Bei der Ausarbeitung eines schulinternen Notfallplans und den darin enthaltenen Maßnahmen können diese Akteure unterstützend und Rat gebend zur Seite stehen.
Auch die Gefahrenverhütungsberater der Schulträger und die mit der Noteinsatzplanung beauftragten Beamten der Gemeinden spielen eine maßgebliche Rolle.
 
3. Neben den einzelnen Kontakten zwischen den Schulen und den gerade erwähnten Akteuren soll eine breitere Vernetzung gefördert werden.
Diese soll durch die Teilnahme an Weiterbildungen und Diskussionsforen zu bestimmten Themen einerseits und durch einen regelmäßigen Austausch zwischen Gefahrenverhütungsberatern der Schulträger andererseits gewährleistet werden.
Da größtenteils die Gefahrenverhütungsberater in den Sekundarschulen mit dem Krisenmanagement betraut werden, sehe ich in einem Austausch auf dieser Ebene einen interessanten und wichtigen Hebel.

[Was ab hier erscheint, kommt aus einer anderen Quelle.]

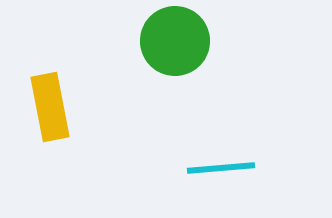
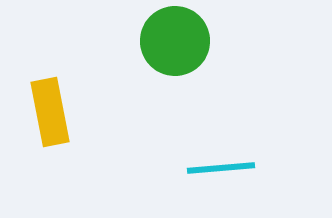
yellow rectangle: moved 5 px down
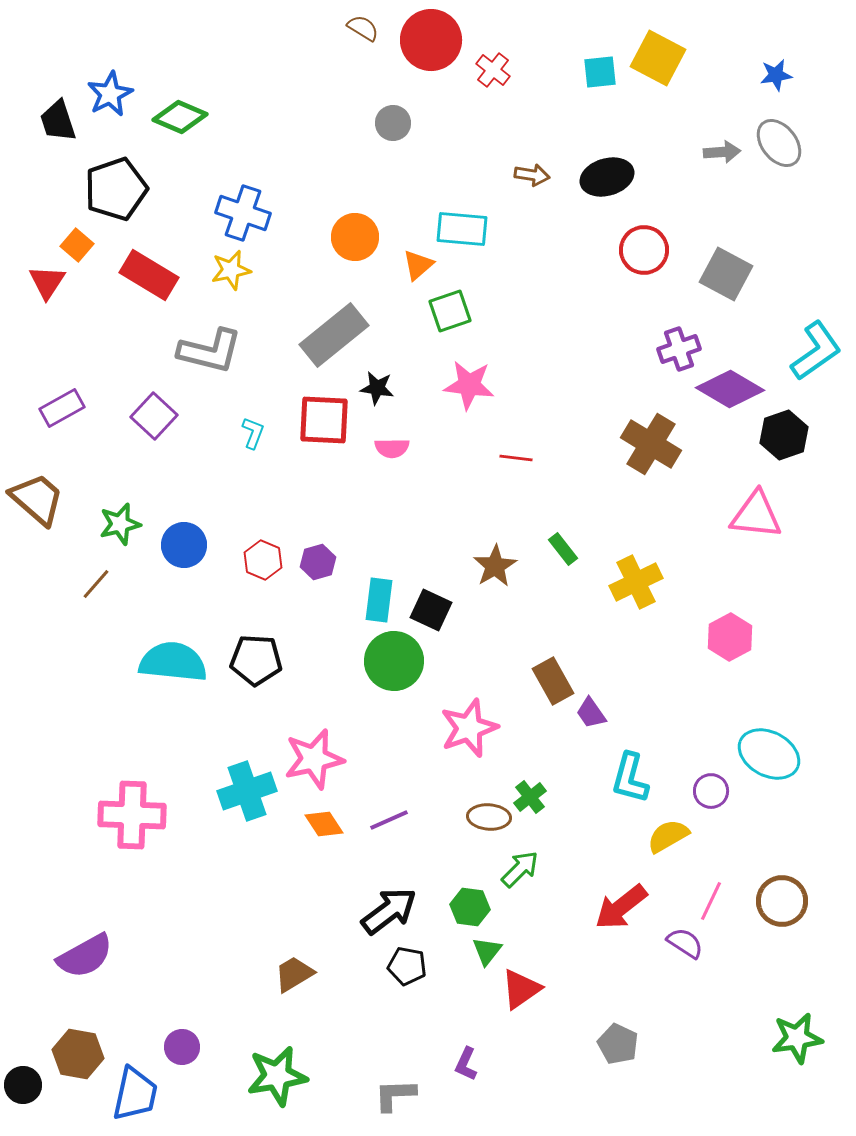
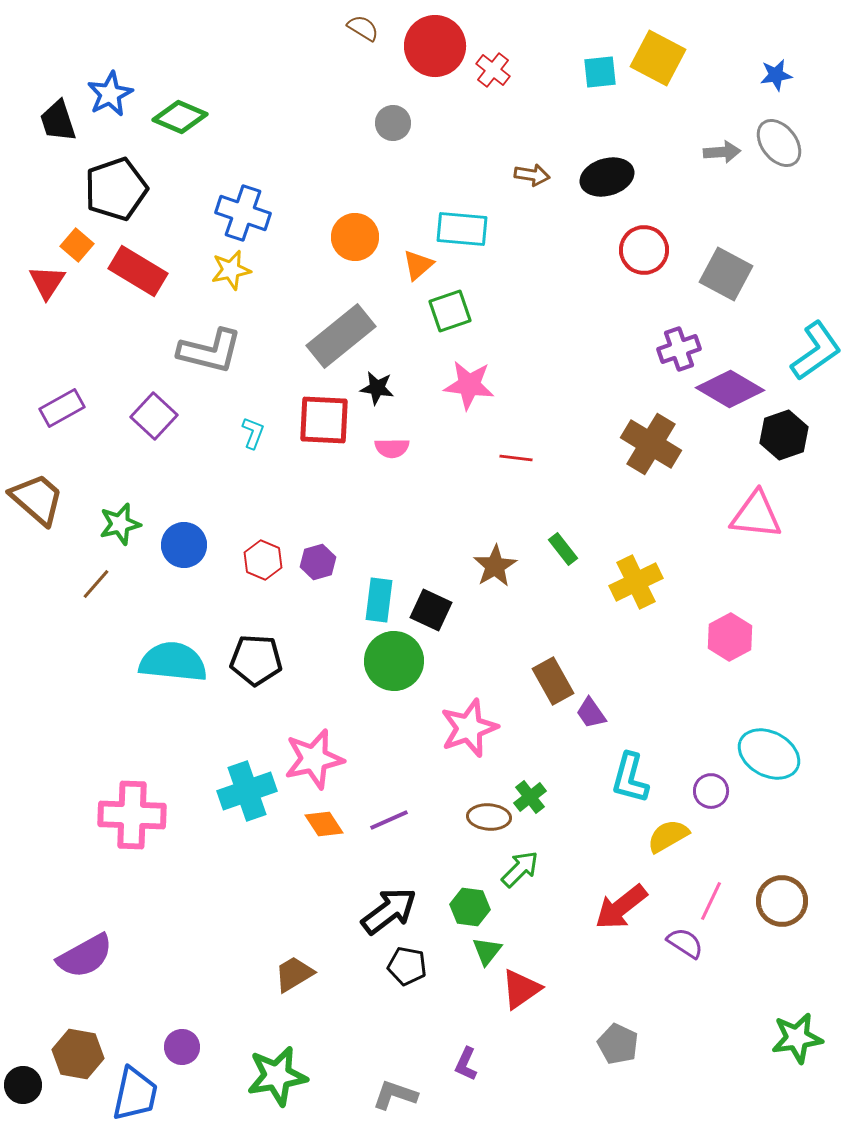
red circle at (431, 40): moved 4 px right, 6 px down
red rectangle at (149, 275): moved 11 px left, 4 px up
gray rectangle at (334, 335): moved 7 px right, 1 px down
gray L-shape at (395, 1095): rotated 21 degrees clockwise
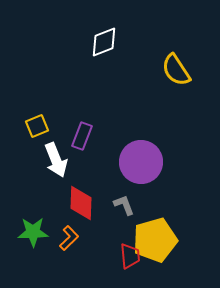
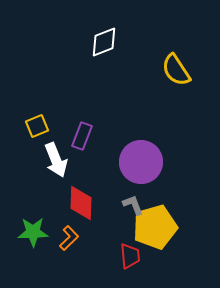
gray L-shape: moved 9 px right
yellow pentagon: moved 13 px up
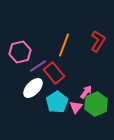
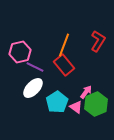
purple line: moved 3 px left, 1 px down; rotated 60 degrees clockwise
red rectangle: moved 10 px right, 8 px up
pink triangle: rotated 32 degrees counterclockwise
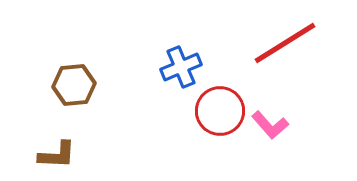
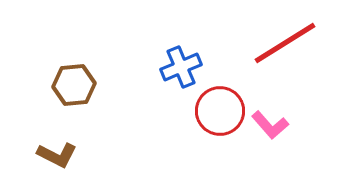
brown L-shape: rotated 24 degrees clockwise
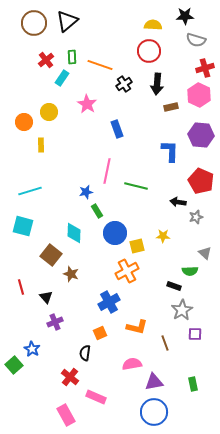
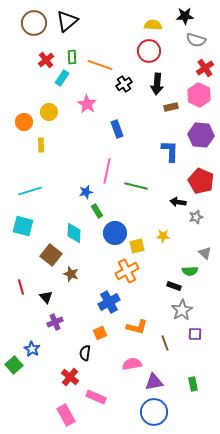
red cross at (205, 68): rotated 18 degrees counterclockwise
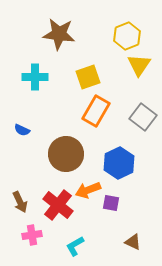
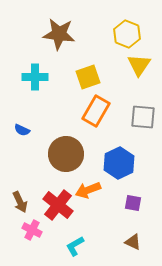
yellow hexagon: moved 2 px up; rotated 16 degrees counterclockwise
gray square: rotated 32 degrees counterclockwise
purple square: moved 22 px right
pink cross: moved 5 px up; rotated 36 degrees clockwise
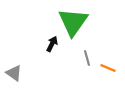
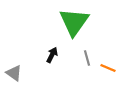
green triangle: moved 1 px right
black arrow: moved 11 px down
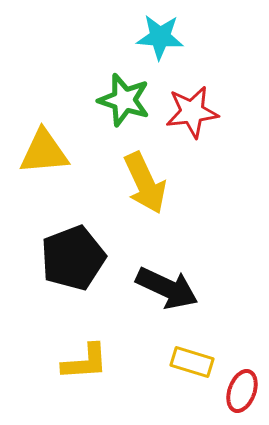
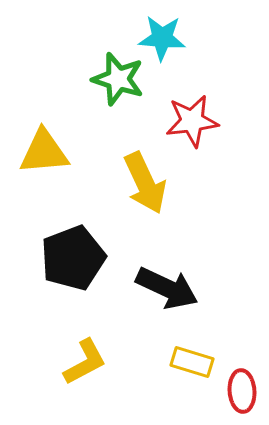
cyan star: moved 2 px right, 1 px down
green star: moved 6 px left, 21 px up
red star: moved 9 px down
yellow L-shape: rotated 24 degrees counterclockwise
red ellipse: rotated 24 degrees counterclockwise
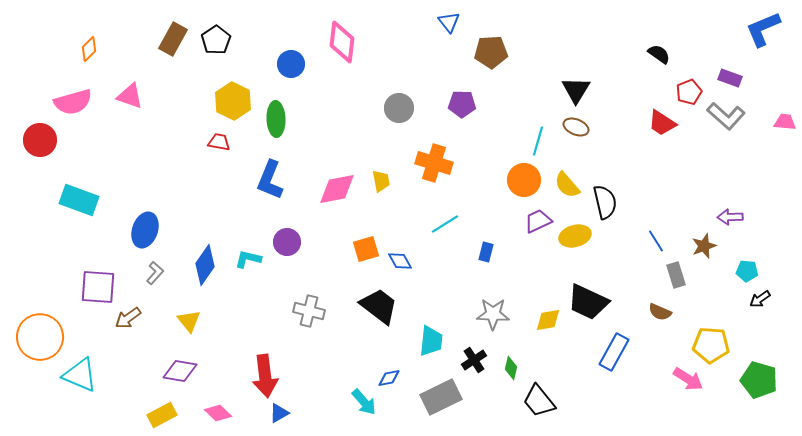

Indem ein Forum geschaffen wird, das sich netzübergreifend und regelmäßig mit der Krisenintervention in den Schulen auseinandersetzt, kann ein gemeinsamer Austausch – auch mit der Polizei und der Feuerwehr – stattfinden, so können Kräfte gebündelt werden.
Zu solch einer Kooperation werden wir in den nächsten Wochen aufrufen.
Ich danke Ihnen für Ihre Aufmerksamkeit!